[What is asked]
[a] Condense the paragraph of the Cold Sassy text that begins "Miss Love's name is symbolic" into a short bulleted list that keeps its main facts.
[b] Copy the stretch of the Cold Sassy text from "Miss Love gives" through "stagnant prejudice there.", word for word.

━━ Text extract

Love and Tolerance
A main theme is that the narrow-mindedness of Cold Sassy has to give way to a greater generosity and tolerance. Two characters carry this theme: Love Simpson and Grandpa Blakeslee. Will Tweedy learns from these two and writes down their lessons.
Granny Blakeslee is a loving person, but she has no personal power and is clearly rowing upstream all her life: “Mr. Blakeslee is a good decent man. But Mattie Lou done all the givin’” (Chpt.14, p. 89). Grandpa runs over her as he does anyone else in his way. He does not give her a birthday present or any modern conveniences in her house, though he can afford it. He gives her a nice funeral in remorse for his stinginess and his guilt about being in love with another woman. It takes Love Simpson to change his rough ways.
Miss Love’s name is symbolic. She is the force that brings tolerance to town. She is loving, generous and full of life. The reaction of other characters to her proves their worth or closed-mindedness. She is befriended by Will but persecuted by Loma and Mary Willis and the town for being an outsider, for being a Yankee from Baltimore, for being beautiful and sexy, for her liberal ideas, and for marrying an old man three weeks after his wife dies. People judge her without knowing her. If she wears black, she is pretentious; if she wears red, she is a hussy.
Love’s youth and exuberance turns Grandpa’s life around. He begins to understand his meanness and tries to make up for the mistakes in his life by making Love happy. When the Methodist church rejects her, Grandpa sticks up for Love and holds his own service at home, saying: “I’m tired of’m tryin’ to scare folks to Heaven with all thet hellfire and damnation. I want to hear bout the lovin’, forgivin’ God thet Jesus preached” (Chpt. 20, p. 132). Grandpa also tries to make it up to his son-in-law Camp after he commits suicide by honoring him and giving him a proper burial, despite the belief that suicides are damned. He teaches Will that “Hit’s God’s will for us to be good and do good, love one another, be forgivin’” (Chpt. 16, p. 99).
Miss Love gives Will new ways to understand the marginal people in Cold Sassy, such as women and Negroes (to use the term that was in currency at the time). Will is also taught social tolerance by Lightfoot, the Mill Town girl, considered white trash. Grandpa surprises Will by giving Hosie Roach, a mill worker, a job in the store. The loving and generous acts in Cold Sassy begin to create a counter current to the stagnant prejudice there.
Life and Death
Will goes through trauma in the years 1906-07. His best friend Bluford Jackson dies, Granny dies, Will gets run over by a train, Camp kills himself, and Grandpa dies. Will begins to question the meaning of life and death. As a member of the Presbyterian church, Will knows the official answers of religion. Grandpa Tweedy grills him on the catechism every time they meet: “What is God, what is a lie?” He is expected to give the correct memorized answer. His mother, Mary Willis, only knows what is proper, and “Papa worried all the time about sin” (Chpt. 11, p. 73).

━━━━
━━ Data section

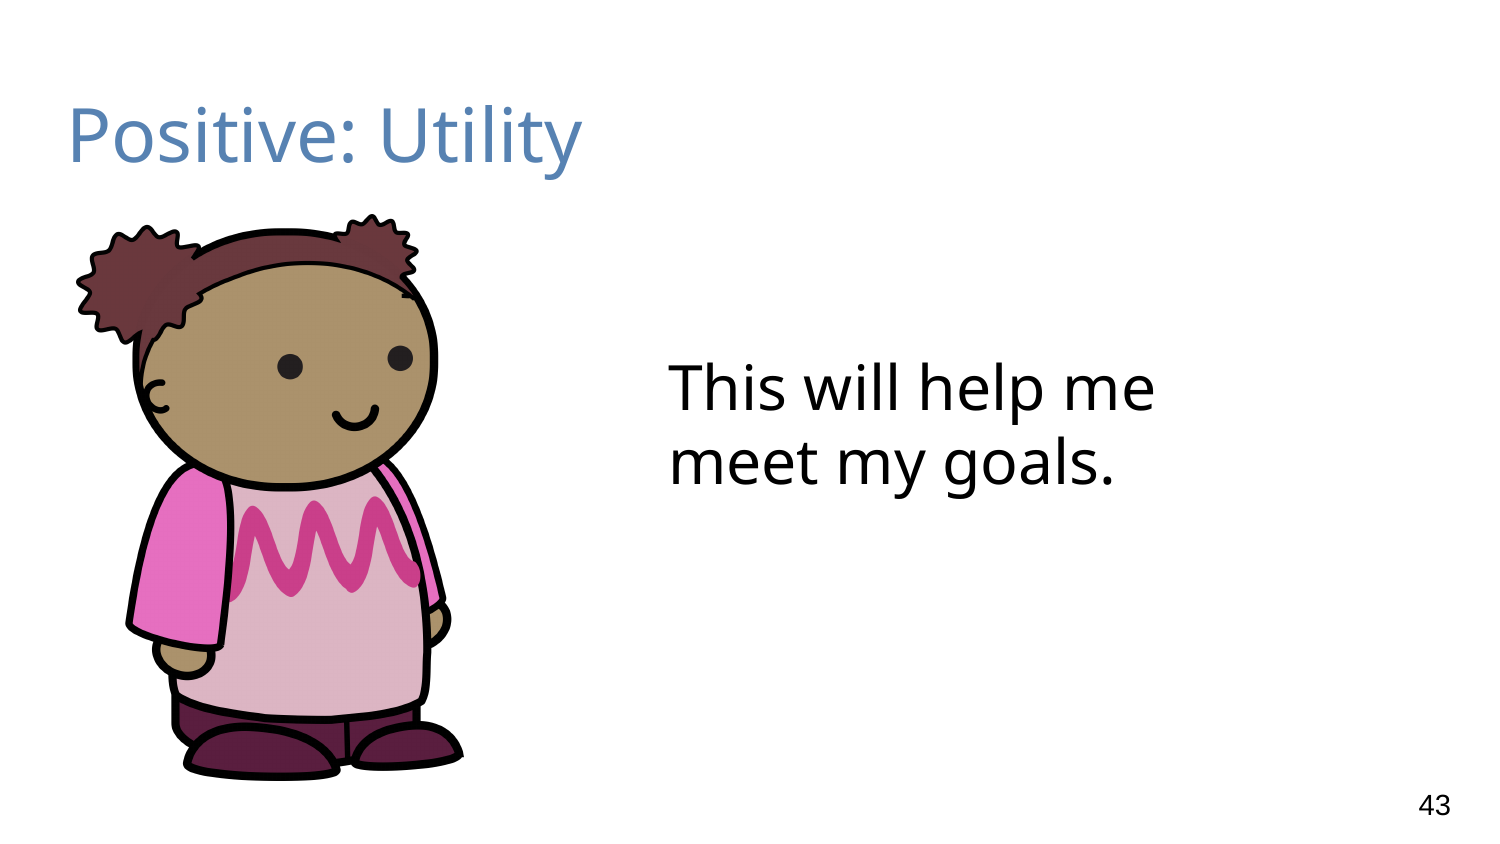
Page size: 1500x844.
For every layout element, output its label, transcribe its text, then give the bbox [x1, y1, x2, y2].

picture [76, 214, 464, 781]
text_box This will help me meet my goals. [653, 332, 1308, 639]
title Positive: Utility [51, 72, 1449, 167]
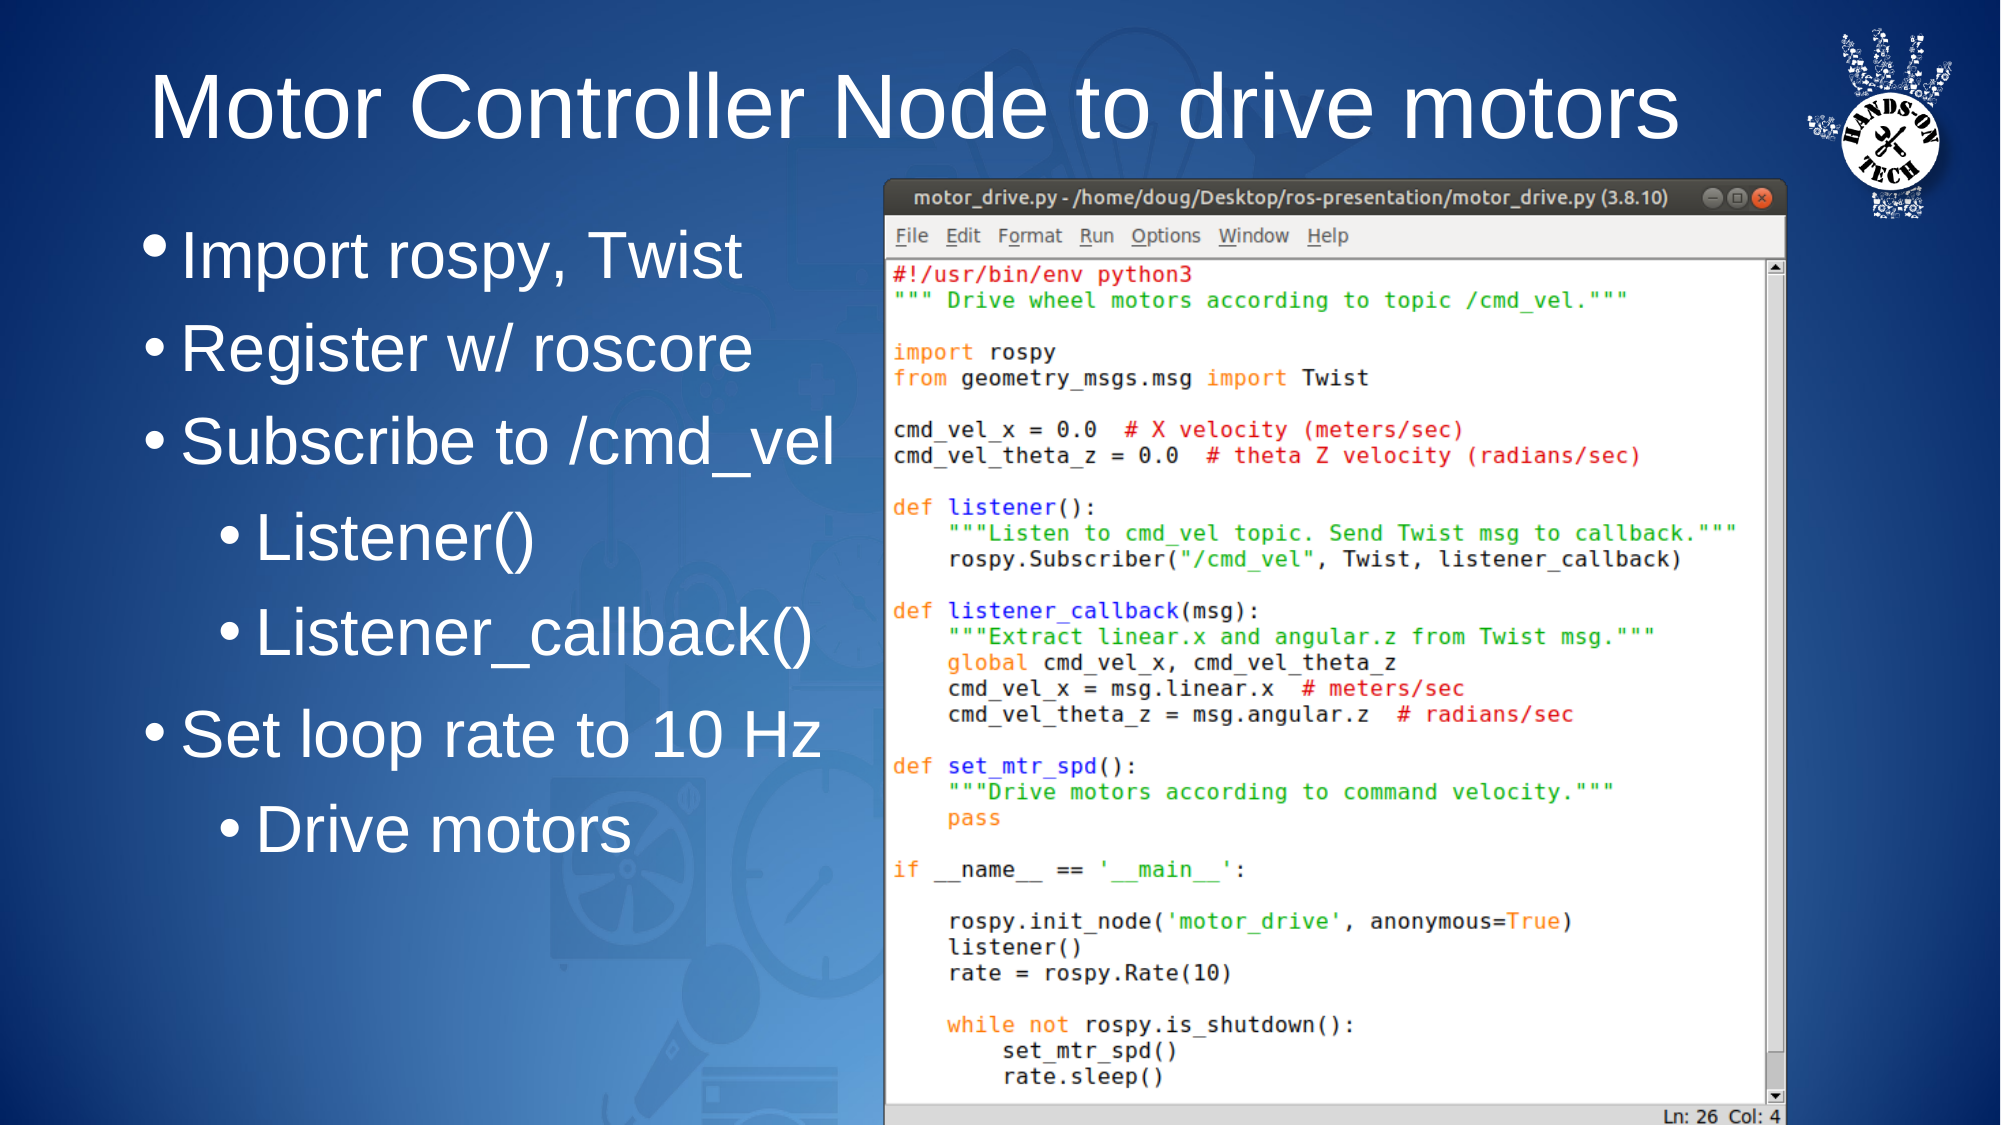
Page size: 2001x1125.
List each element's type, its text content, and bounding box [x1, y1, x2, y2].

━━━━

[Answers below]
[a]
- Miss Love's name is symbolic: she brings tolerance to town.
- She is loving, generous and full of life.
- How others react to her shows their worth or their closed-mindedness.
- Will befriends her.
- Loma, Mary Willis and the town persecute her for:
  - being an outsider, a Yankee from Baltimore
  - being beautiful and sexy
  - her liberal ideas
  - marrying an old man three weeks after his wife dies
- People judge her without knowing her: in black she is pretentious, in red a hussy.

[b]
Miss Love gives Will new ways to understand the marginal people in Cold Sassy, such as women and Negroes (to use the term that was in currency at the time). Will is also taught social tolerance by Lightfoot, the Mill Town girl, considered white trash. Grandpa surprises Will by giving Hosie Roach, a mill worker, a job in the store. The loving and generous acts in Cold Sassy begin to create a counter current to the stagnant prejudice there.